→ **WHAT IS EXPECTED**:
Take each line of the records below that contains the string "artículo" and copy it.

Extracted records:

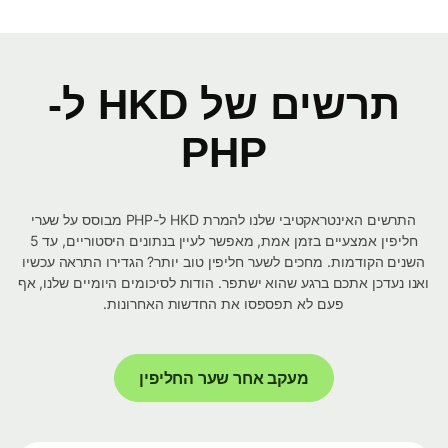
תרשים של HKD ל-
PHP
התרשים האינטראקטיבי שלנו להמרת HKD ל-PHP מבוסס על שערי
חליפין אמצעיים בזמן אמת, מאפשר לעיין בנתונים היסטוריים, עד 5
השנים הקודמות. מחכים לשער חליפין טוב יותר? הגדירו התראה עכשיו
ואנו נעדכן אתכם ברגע שהוא ישתפר. הודות לסיכומים היומיים שלנו, אף
פעם לא תפספסו את החדשות האחרונות.
מעקב אחר שער החליפין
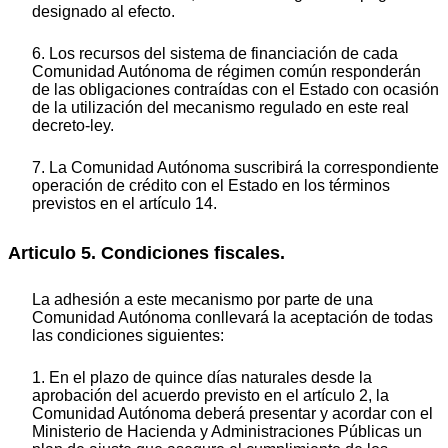
designado al efecto.
6. Los recursos del sistema de financiación de cada
Comunidad Autónoma de régimen común responderán
de las obligaciones contraídas con el Estado con ocasión
de la utilización del mecanismo regulado en este real
decreto-ley.
7. La Comunidad Autónoma suscribirá la correspondiente
operación de crédito con el Estado en los términos
previstos en el artículo 14.
Articulo 5. Condiciones fiscales.
La adhesión a este mecanismo por parte de una
Comunidad Autónoma conllevará la aceptación de todas
las condiciones siguientes:
1. En el plazo de quince días naturales desde la
aprobación del acuerdo previsto en el artículo 2, la
Comunidad Autónoma deberá presentar y acordar con el
Ministerio de Hacienda y Administraciones Públicas un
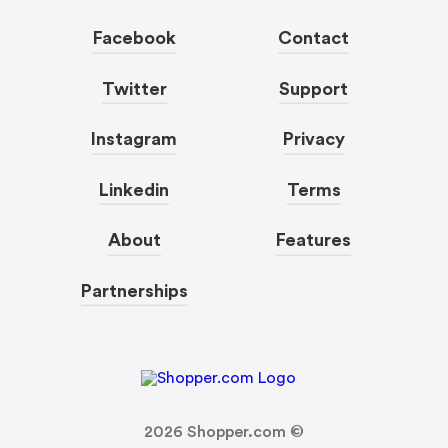
Facebook
Contact
Twitter
Support
Instagram
Privacy
Linkedin
Terms
About
Features
Partnerships
2026
Shopper.com ©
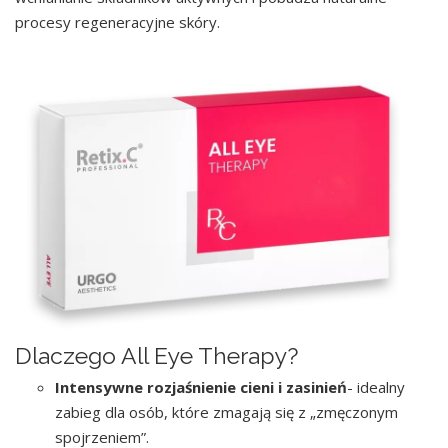
procesy regeneracyjne skóry.
Dlaczego All Eye Therapy?
Intensywne rozjaśnienie cieni i zasinień
- idealny
zabieg dla osób, które zmagają się z „zmęczonym
spojrzeniem”.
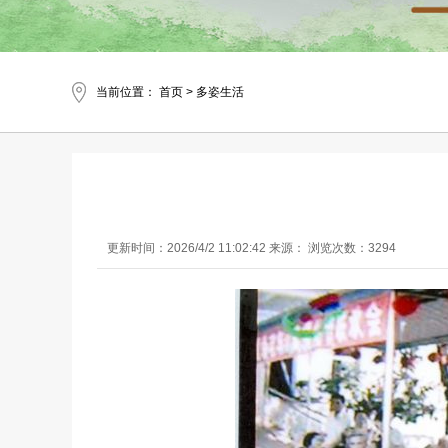
当前位置：
首页
>
多姿生活
更新时间：2026/4/2 11:02:42 来源： 浏览次数：3294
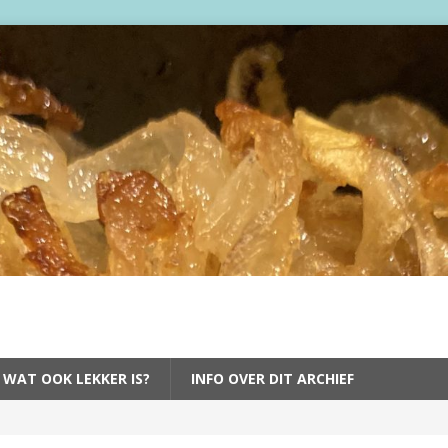
 WAT OOK LEKKER IS?
INFO OVER DIT ARCHIEF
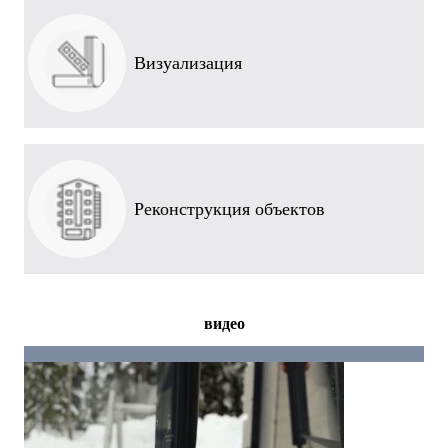
Визуализация
Реконструкция объектов
видео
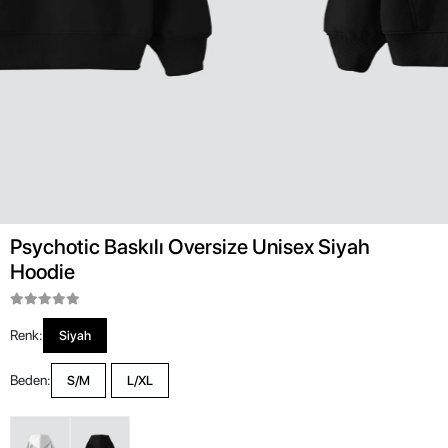
Psychotic Baskılı Oversize Unisex Siyah
Hoodie
Renk:
Siyah
Beden:
S/M
L/XL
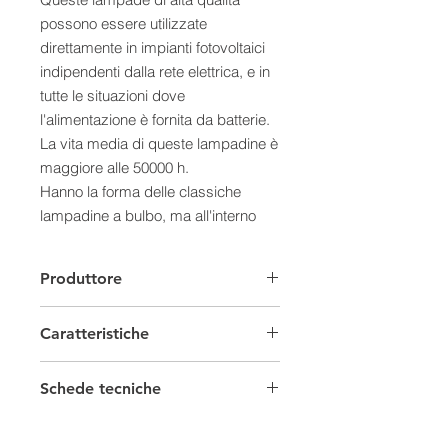
possono essere utilizzate
direttamente in impianti fotovoltaici
indipendenti dalla rete elettrica, e in
tutte le situazioni dove
l'alimentazione è fornita da batterie.
La vita media di queste lampadine è
maggiore alle 50000 h.
Hanno la forma delle classiche
lampadine a bulbo, ma all'interno
contengono innovativi LED ad
altissima luminosità.
Produttore
Semplicità di installazione grazie
all'attacco standard Edison E27;
Caratteristiche
così è possibile utilizzare i
portalampade delle normali
Led
lampadine a 230V.
Schede tecniche
Caratteristiche
Tipo
Bulbo
- Non hanno problemi di polarità,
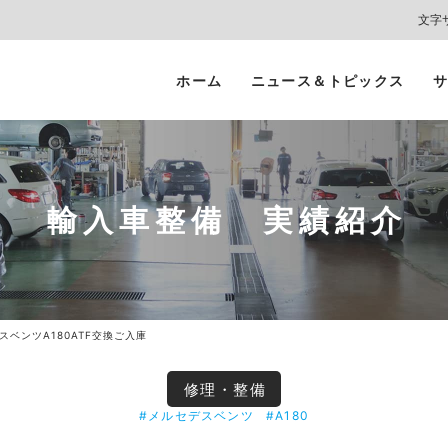
文字
ホーム
ニュース＆トピックス
サ
ヘッドライト
カーコーティング
プロテクションフィルム
カーフィルム/
インテリアガード
スモークフィルム
輸入車整備 実績紹介
スベンツA180ATF交換ご入庫
修理・整備
#メルセデスベンツ
#A180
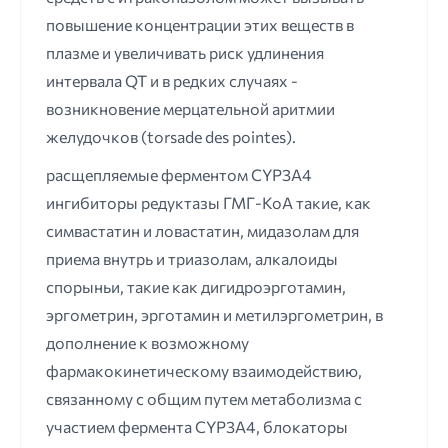
повышение концентрации этих веществ в
плазме и увеличивать риск удлинения
интервала QT и в редких случаях -
возникновение мерцательной аритмии
желудочков (torsade des pointes).
расщепляемые ферментом CYP3A4
ингибиторы редуктазы ГМГ-КоА такие, как
симвастатин и ловастатин, мидазолам для
приема внутрь и триазолам, алкалоиды
спорыньи, такие как дигидроэрготамин,
эргометрин, эрготамин и метилэргометрин, в
дополнение к возможному
фармакокинетическому взаимодействию,
связанному с общим путем метаболизма с
участием фермента CYP3A4, блокаторы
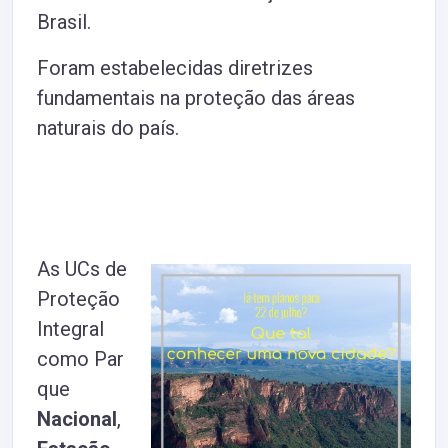
Brasil.
Foram estabelecidas diretrizes
fundamentais na proteção das áreas
naturais do país.
As UCs de
Proteção
Integral
como Par
que
Nacional
,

→ **SOLUTION TO THE EXERCISE**:
previstos en el artículo 14.
aprobación del acuerdo previsto en el artículo 2, la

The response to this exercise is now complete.